In order to be eligible, businesses would have to apply for the grants and meet certain criteria, including being located within a “high-impact zone”, or directly reliant on ocean activities, be Wellington-owned with fewer than 20 employees, and operating for at least a year.
Councillors decided to increase the amount of the financial package from $150,000 to $200,000. About $150,000 comes from the City Growth Fund, and $50,000 from organisational savings.
Chief Operating Officer Charles Barker told Local Democracy Reporting that it was out of the council-controlled organisation’s mandate to deviate from set budgets, and was up to the councils’ whether to reallocate funds.

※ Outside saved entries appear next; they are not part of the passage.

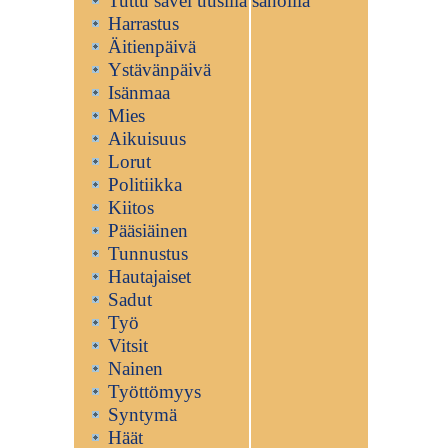
Tuttu sävel uusilla sanoilla
Harrastus
Äitienpäivä
Ystävänpäivä
Isänmaa
Mies
Aikuisuus
Lorut
Politiikka
Kiitos
Pääsiäinen
Tunnustus
Hautajaiset
Sadut
Työ
Vitsit
Nainen
Työttömyys
Syntymä
Häät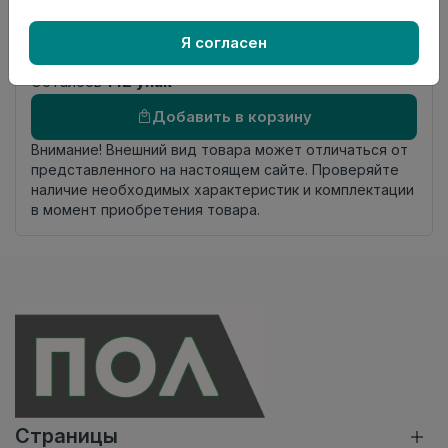
Номер
Лесенка 20*60
Я согласен
комплекта
Осталось
142 упак
Добавить в корзину
Внимание! Внешний вид товара может отличаться от
представленного на настоящем сайте. Проверяйте
наличие необходимых характеристик и комплектации
в момент приобретения товара.
Страницы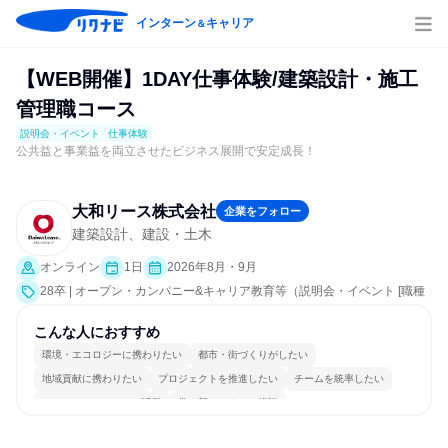
インターン
キャリア
＆
【WEB開催】1DAY仕事体験/建築設計・施工
管理職コース
説明会・イベント
仕事体験
公共益と事業益を両立させたビジネス展開で安定成長！
大和リース株式会社
企業をフォロー
建築設計、建設・土木
オンライン
1日
2026年8月・9月
28卒 | オープン・カンパニー&キャリア教育等（説明会・イベント [職種
研究、職場見学会、社員交流会、会社説明会、業界研究]、仕事体験）
こんな人におすすめ
環境・エコロジーに携わりたい
都市・街づくりがしたい
地域貢献に携わりたい
プロジェクトを推進したい
チームを統率したい
コミュニケーションが活発
常に新しいものに挑戦
女性が働きやすい環境で働ける
長く同じ会社に居続けられる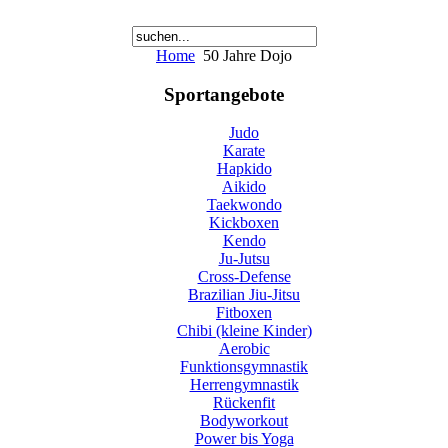
Home
50 Jahre Dojo
Sportangebote
Judo
Karate
Hapkido
Aikido
Taekwondo
Kickboxen
Kendo
Ju-Jutsu
Cross-Defense
Brazilian Jiu-Jitsu
Fitboxen
Chibi (kleine Kinder)
Aerobic
Funktionsgymnastik
Herrengymnastik
Rückenfit
Bodyworkout
Power bis Yoga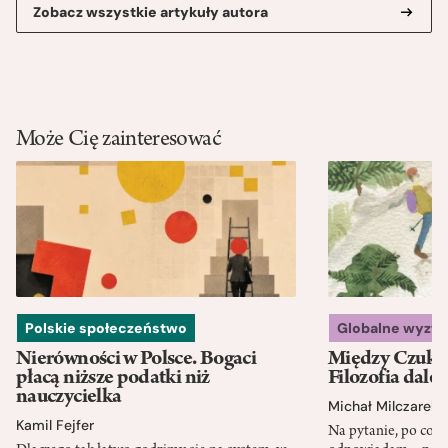
Zobacz wszystkie artykuły autora
Może Cię zainteresować
Polskie społeczeństwo
Globalne wyzw
Nierówności w Polsce. Bogaci
Między Czukot
płacą niższe podatki niż
Filozofia dale
nauczycielka
Michał Milczarek
Kamil Fejfer
Na pytanie, po co p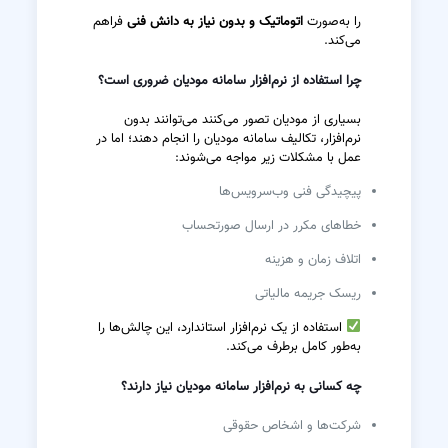
را به‌صورت
اتوماتیک و بدون نیاز به دانش فنی
فراهم
می‌کند.
چرا استفاده از نرم‌افزار سامانه مودیان ضروری است؟
بسیاری از مودیان تصور می‌کنند می‌توانند بدون
نرم‌افزار، تکالیف سامانه مودیان را انجام دهند؛ اما در
عمل با مشکلات زیر مواجه می‌شوند:
پیچیدگی فنی وب‌سرویس‌ها
خطاهای مکرر در ارسال صورتحساب
اتلاف زمان و هزینه
ریسک جریمه مالیاتی
استفاده از یک نرم‌افزار استاندارد، این چالش‌ها را
به‌طور کامل برطرف می‌کند.
چه کسانی به نرم‌افزار سامانه مودیان نیاز دارند؟
شرکت‌ها و اشخاص حقوقی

Charles Barker. (File photo) RNZ / Samuel Rillstone
Councillors also passed an amendment which would allow the chief executive through the mayor to deviate from criteria in a minor way, including that businesses needed to demonstrate a 50 per cent reduction in revenue,
Northern ward councillor Andrea Compton said while she didn’t ordinarily back corporate welfare, communities were in a critical state through “no fault of their own”.
Eastern Ward councillor Jonny Osborne said he was happy to support the package, adding that “certainty” around the recovery was vital.
“This is a complicated and a complex system, I know it’s not easy, but I do want to put on the record that I really want to see Wellington Water get that recovery plan out as soon as they can so these businesses can start planning for this disruption and when it will end.”
Wellington Water said it would provide a detailed timeline of repair works of the Moa Point plant to the council in the next two weeks.